Well, you shouldn't be on BiPAP for obstructive sleep apnoea for a start. Whether it's more comfortable or not is a matter of individual taste, but it's definitely a more expensive and complicated machine (surely they must also cost more in America?) and you don't need it if that's the only reason you've been given. BiPAP is for treating central apnoeas and respiratory failure, not just OSA. BiPAP can only be properly set in a sleep study by an experienced technician. It is a far more complex device than CPAP, there are way more variables to take into account, and it is important to see how your body is responding as adjustments are made. Also, it may be part of the cause of your onset events. BiPAP makes you breathe more air in and out, which can lower your CO2 levels. It is a tiny rise in your CO2 that tell you when to breathe, and if your CO2 is too low your breathing reflex is nor triggered, causing central events. You should be able to get your BiPAP set in CPAP mode instead of buying a new machine. Also, I'm not sure I'd stick with a doctor who recommends inappropriate treatment like that. See if you can find someone who can recommend a good sleep specialist and get some proper advice and management. Is the AHI of 15.9 when you are using your BiPAP, or in your diagnostic study? Did you ever have a titration study with a CPAP?
I Just noticed that in another post you said that your pressures are 8/4. This is equivalent to a CPAP pressure of 4 (not 8), which is as low as they go, so it's probably not helping your obstruction either.
Are you sure you are on BiPAP and not an AutoPAP or an AutoBiPAP? People on AutoPAP have to go through several apneas/hypopneas before they get to an optimal pressure. Some people (myself included) cannot tolerate the sleep onset apneas and it makes getting to sleep very hard. It is quite common with people with severe apnea, but other people can have it too. What also happens is if the pressure range is set too low it can keep your AHI higher because it is not hitting the correct pressure settings. Some AutoPAP prescribing docs will put a pressure range of 4-20cm H2O or 4-15cm H2O but others set it lower and it can also cause problems. The statement that BiPAP is not for treating OSA is not 100% accurate. In patients were expiratory pressure is intolerable it works wonderfully so comfort is often a deciding factor as to whether to switch, the presence of emergent centrals is also another deciding factor, followed by ASV in the presence of unresolvable central apneas. Respiratory failure we generally do not treat in the sleep lab.

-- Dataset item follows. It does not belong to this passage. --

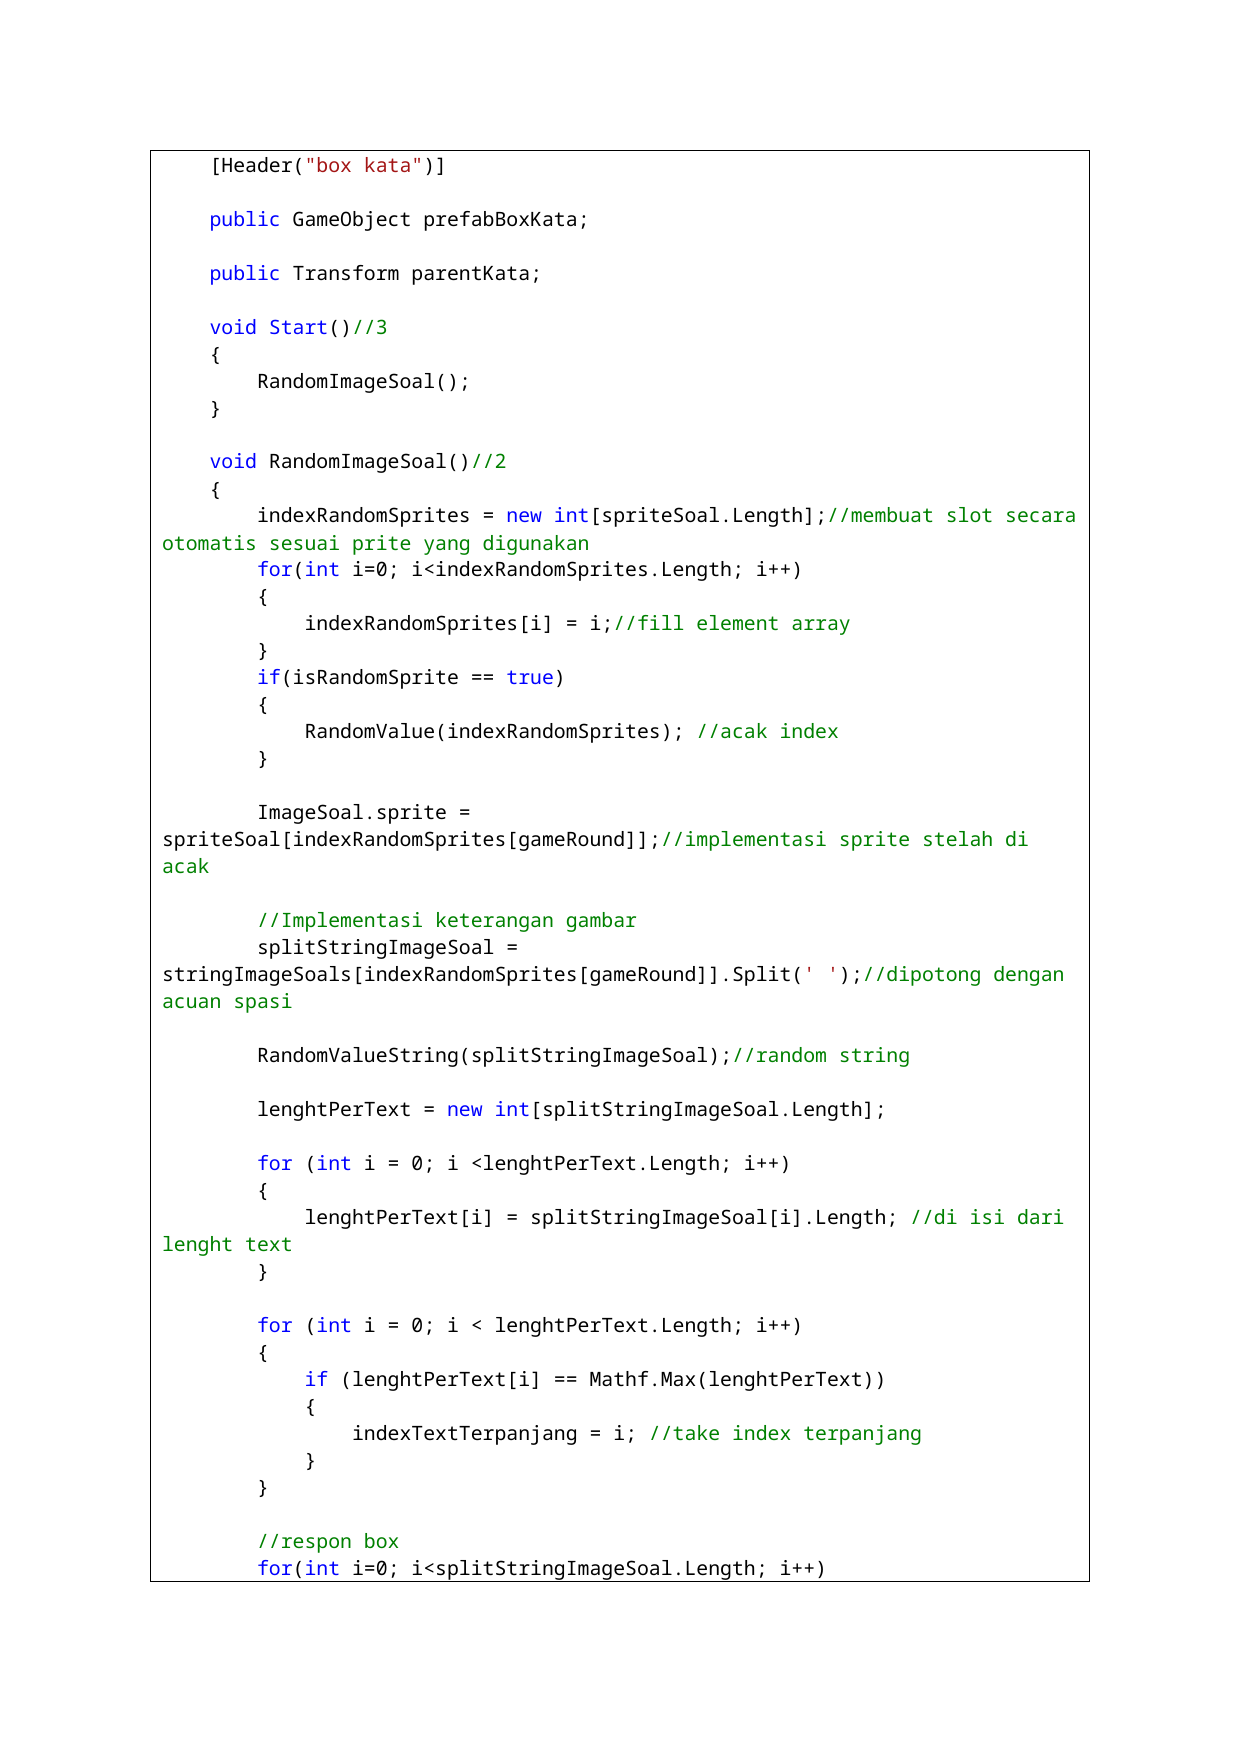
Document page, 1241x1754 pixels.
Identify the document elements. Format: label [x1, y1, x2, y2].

table_header [151, 151, 1089, 1581]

My advice would be to ask your doctor or medical equipment company what you are using, explain to them the issues you are having and see if they can come up with a solution. "I've gone through two sleep doctors who one, never heard of it, and the other one doesn't know what to do about it." Not sure where you are in the world, but there needs to be a sleep doc that can answer you or do something for you to help. You said you turned off your ramp, this is a start. But I suspect you need to start at and stay at your optimal pressure to keep your airway from collapsing at the start of your sleep. To do this you need to get an attended titration study, with a qualified sleep technologist, to monitor your titration and get you to an optimal state. Even people with a 15.9 AHI can require well over 20/16 cm H2O to keep their airways open.
I find it interesting that you do not treat respiratory failure in your sleep lab. I spend A LOT of time treating respiratory failure of various kinds in the sleep lab because we are the ones with the expertise in using BiPAP which is by far the best tool for treating chronic respiratory failure in many instances. Having said that, I know that we treat far more respiratory failure patients than any other lab in the country that I am aware of.
I know that BiPAP is sometimes used in treating OSA simply for improved comfort, or at least has been in the past, but this practice has generally been superseded by use of CPAP with pressure relief which achieves exactly the same thing. BiPAP was not designed for treating OSA, and using it to do so is almost always rather unwieldy and unnecessary. A BiPAP costs several times as much as a CPAP. Using one to do the job of a CPAP is a bit like using a helicopter to go to the local shops in stead of a car - whilst it could actually be a sensible option in a few rare cases, it's almost always going to be an unnecessarily complicated waste of time and money. I have also come to discover over the years that few doctors properly understand how BiPAP works, which further complicates things.
I do agree that the starting point is a trustworthy sleep specialist. They should be able to guide you through the correct process, and be willing to educate you in what they are doing and why.
Could you clarify exactly what make and model machine you have? I'm wondering if you have an APAP machine with two set pressures (minimum and maximum) rather than a true BiPAP? Either one should work for you, but it would be helpful to know exactly what machine you have and what it is set at.